**ACTIONS TO TAKE**
**1)** Reproduce the stretch of the baitrunner reel thread from "Not sure what" through "towards a shimano?".
**2)** Using the baitrunner reel thread, decide whether each statement agrees with it, answering yes or no and quoting the deciding words: (a) Davey G owns a 6000-size Okuma Epix 60. (b) fishbrain bought the Shimano 4500 BR and Taipan rod combo from Amart Allsports for $199. (c) Redfish had 30lb braid on the Epix when the coral trout struck.

**TEXT EXCERPT**
--- Begin ---
# Baitrunner Reels



## Marty (Mar 18, 2007)

can anyone suggest a good budget priced baitrunner in the 3500 to 4500 size , looking to spend $ 100 or less, like the shimanos , but cant afford the price tag , going to used for light reef eg - snapper
any ideas ?


----------



## Davey G (Jan 15, 2006)

the only other brand I'd look at would be okuma. I have an Epix 60 (6000 size) and its been a nice reel. However If I had my time again I'd get the shimano BR3500.

Not sure what models okuma makes in the 3500-4500 size but you should be able to get something for around $100


----------



## xerubus (May 17, 2007)

I really recommend waiting a bit longer, saving a couple more quid, and getting a shimano BR3500. Excellent reel, and I wouldn't swap mine for anything less.

Maybe have a look at used reels, so that the savings can go towards a shimano?


----------



## fishbrain (Oct 19, 2005)

Yeah I just got a Shimano 4500 BR & 7" Taipan Rod Combo from Amart Allsports $199 worth the extra bucks.

Cheers Fb


----------



## Biggera Yakker (Jan 25, 2007)

The Shimano 4500 is built to last and easy to service!


----------



## Redfish (Apr 25, 2007)

I've got an epix 30 and it does the job for light stuff. They're a bit rough and ready.

If you can spare it get the shimano. My little epix found itself tussling with a 5kg + coral trout. I locked it up as I had 20lb braid, which was overgunning the reel. Now the anti-reverse cuts out periodically, it's not a happy little reel!
--- End ---
**STORED DATA**
--- Begin ---
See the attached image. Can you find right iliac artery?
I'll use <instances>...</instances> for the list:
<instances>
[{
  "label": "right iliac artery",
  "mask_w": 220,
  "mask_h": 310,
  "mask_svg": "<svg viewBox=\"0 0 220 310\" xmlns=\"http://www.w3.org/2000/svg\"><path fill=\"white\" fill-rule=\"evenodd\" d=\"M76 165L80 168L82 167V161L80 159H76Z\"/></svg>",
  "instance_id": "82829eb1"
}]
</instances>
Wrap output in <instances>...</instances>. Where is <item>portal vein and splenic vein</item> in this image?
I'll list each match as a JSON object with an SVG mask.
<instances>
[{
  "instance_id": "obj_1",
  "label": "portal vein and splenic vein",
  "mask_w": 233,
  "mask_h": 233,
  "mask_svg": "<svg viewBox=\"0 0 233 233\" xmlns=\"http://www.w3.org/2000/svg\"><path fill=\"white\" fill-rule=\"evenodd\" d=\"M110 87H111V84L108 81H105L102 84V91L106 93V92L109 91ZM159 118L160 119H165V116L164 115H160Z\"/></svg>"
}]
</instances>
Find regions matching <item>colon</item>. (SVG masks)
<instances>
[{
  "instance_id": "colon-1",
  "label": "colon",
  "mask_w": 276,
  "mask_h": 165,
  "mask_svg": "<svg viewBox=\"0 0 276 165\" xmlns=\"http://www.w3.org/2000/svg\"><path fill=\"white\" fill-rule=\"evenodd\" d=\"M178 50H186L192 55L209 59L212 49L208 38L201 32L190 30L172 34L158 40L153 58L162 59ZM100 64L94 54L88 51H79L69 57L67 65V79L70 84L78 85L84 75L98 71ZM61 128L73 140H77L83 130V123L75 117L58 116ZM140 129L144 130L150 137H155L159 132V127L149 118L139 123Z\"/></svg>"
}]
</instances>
--- End ---
**COMPLETED EXERCISE**
**1)**
Not sure what models okuma makes in the 3500-4500 size but you should be able to get something for around $100


----------



## xerubus (May 17, 2007)

I really recommend waiting a bit longer, saving a couple more quid, and getting a shimano BR3500. Excellent reel, and I wouldn't swap mine for anything less.

Maybe have a look at used reels, so that the savings can go towards a shimano?

**2)**
(a) Yes: "I have an Epix 60 (6000 size)"
(b) Yes: "from Amart Allsports $199"
(c) No: "I had 20lb braid"